President Trump emerged from the recent government shutdown with “unifying” messages in his second State of the Union address on Tuesday, Feb. 5.
People across the nation “are hoping that we will govern not as two parties but as one nation,” Trump said.
This approach strayed from his customary message in speeches and on social media platforms.
“We can make our communities safer, our families stronger, our culture richer, our faith deeper and our middle class bigger and more prosperous than ever before,” Trump said.
Trump said several of these opportunities contain the potential for a political consensus. These opportunities include his administration’s First Step legislation, the fight against the opioid crisis, criminal justice reform and the restoration of America’s infrastructure.
“Together, we can break decades of political stalemate,” Trump said. “We can bridge old divisions, heal old wounds, build new coalitions, forge new solutions and unlock the extraordinary promise of America’s future. The decision is ours to make.”
While the majority of his speech was dedicated to this central theme, Trump highlighted the most significant problems for harmony: partisan regulations and immigration.
“As we speak, large, organized caravans are on the march to the United States,” he said. “We have just heard that Mexican cities, in order to remove the illegal immigrants from their communities, are getting trucks and buses to bring them up to our country in areas where there is little border protection.”

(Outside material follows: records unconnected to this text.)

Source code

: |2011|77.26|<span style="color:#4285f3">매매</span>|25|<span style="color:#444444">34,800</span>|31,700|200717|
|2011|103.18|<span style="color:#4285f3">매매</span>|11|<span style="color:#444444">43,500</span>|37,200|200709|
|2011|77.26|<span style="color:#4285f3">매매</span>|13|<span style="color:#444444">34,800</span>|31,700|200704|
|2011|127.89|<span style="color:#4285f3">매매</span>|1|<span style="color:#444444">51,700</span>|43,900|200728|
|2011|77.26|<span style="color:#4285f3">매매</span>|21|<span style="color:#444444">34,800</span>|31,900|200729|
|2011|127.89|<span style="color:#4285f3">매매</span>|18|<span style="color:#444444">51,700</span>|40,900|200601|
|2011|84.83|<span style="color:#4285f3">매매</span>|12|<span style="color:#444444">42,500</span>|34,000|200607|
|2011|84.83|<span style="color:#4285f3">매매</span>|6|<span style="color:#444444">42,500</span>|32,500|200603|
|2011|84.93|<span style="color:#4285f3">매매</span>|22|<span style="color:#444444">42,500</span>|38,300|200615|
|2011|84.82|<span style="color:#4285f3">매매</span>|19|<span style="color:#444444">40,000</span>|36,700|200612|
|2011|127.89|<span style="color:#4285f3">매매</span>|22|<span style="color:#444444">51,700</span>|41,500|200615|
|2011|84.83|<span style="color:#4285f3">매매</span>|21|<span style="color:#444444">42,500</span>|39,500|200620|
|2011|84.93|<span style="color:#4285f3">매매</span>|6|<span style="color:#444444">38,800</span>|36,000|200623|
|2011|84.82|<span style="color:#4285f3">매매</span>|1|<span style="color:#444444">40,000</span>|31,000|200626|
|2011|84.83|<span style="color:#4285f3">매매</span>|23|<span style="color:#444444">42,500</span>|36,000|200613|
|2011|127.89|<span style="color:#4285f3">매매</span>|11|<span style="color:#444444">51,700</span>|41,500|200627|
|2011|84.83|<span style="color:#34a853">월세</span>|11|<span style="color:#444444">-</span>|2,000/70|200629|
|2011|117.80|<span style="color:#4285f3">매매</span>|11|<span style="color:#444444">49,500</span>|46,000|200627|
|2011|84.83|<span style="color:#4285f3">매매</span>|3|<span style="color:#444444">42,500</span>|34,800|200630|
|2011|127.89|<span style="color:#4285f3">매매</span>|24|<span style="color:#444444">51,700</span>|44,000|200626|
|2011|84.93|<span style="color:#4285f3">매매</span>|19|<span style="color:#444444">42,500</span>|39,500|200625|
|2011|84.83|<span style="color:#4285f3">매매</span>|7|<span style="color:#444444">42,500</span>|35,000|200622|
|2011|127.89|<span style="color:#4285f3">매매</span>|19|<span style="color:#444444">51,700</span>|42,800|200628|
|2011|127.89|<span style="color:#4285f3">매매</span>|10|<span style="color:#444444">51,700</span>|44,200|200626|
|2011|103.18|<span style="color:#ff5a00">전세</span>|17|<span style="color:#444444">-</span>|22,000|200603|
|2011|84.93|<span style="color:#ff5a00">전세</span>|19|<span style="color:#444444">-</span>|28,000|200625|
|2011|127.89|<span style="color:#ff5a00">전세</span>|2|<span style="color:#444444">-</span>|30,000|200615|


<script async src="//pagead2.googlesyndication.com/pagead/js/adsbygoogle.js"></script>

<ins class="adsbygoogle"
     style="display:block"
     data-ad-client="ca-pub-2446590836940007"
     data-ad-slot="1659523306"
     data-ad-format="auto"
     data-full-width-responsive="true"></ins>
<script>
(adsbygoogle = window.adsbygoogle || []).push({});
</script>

Trump challenged Congress to pass a bill to enforce the border against the “ruthless coyotes, cartels, drug dealers and human traffickers.”
To promote this point, Trump introduced a family whose grandparents were robbed and murdered by an “illegal alien” in their Reno, Nevada home.
“Not one more American life should be lost because our nation failed to control its very dangerous border,” he said.
Trump is presenting the Common Sense Proposal to Congress as a solution to this issue. This bill would include adding 75 immigration teams, 2,750 more Border Patrol agents and $1.6 billion for “urgent humanitarian assistance” and technology to prevent drugs from entering the U.S., according to the Business Insider.
Other guests included Alice Johnson, a former inmate who served over 20 years for a non-violent drug charge. In prison, she became a minister, inspiring others to choose a better path.
Trump explained that stories like this inspired him to sign the First Step Act. The legislation “gives non-violent offenders the chance to re-enter society as productive, law-abiding citizens,” according to Trump. Johnson’s sentence was lifted last June by the President.
He also invited Matthew Charles who, in 1996, was given a 35-year sentence for drug offenses. Like Johnson, Charles worked to improve himself and other inmates while behind bars. Charles was the first person to be released from prison under the First Step Act.
Some female senators took to wearing “suffragette white” on Tuesday as a testament to the suffragette movement in the early 1900s, including Speaker of the House Nancy Pelosi.
Trump ironically recognized this political statement and said, “No one has benefited more from our thriving economy than women, who have filled 58 percent of the new jobs created in the last year.”
At the top of Trump’s priority list is the cutback on prescription drug prices and his intention to “protect patients with pre-existing conditions.” He said that 2018 drug prices reached the largest drop in 46 years and further proposed that Congress pass legislation to require drug and insurance companies “disclose real prices to foster competition and bring costs down.”
Trump focused the end of the address on military presence, both domestically and internationally.
He announced that the United States is officially withdrawing from the Intermediate-Range Nuclear Forces Treaty, which limited our missile capacities.
Trump concluded the State of the Union as he started, by calling for unity from the members of Congress.
“This is the time to re-ignite the American imagination,” he said. “No matter the trials we face, no matter the challenged to come, we must go forward together.”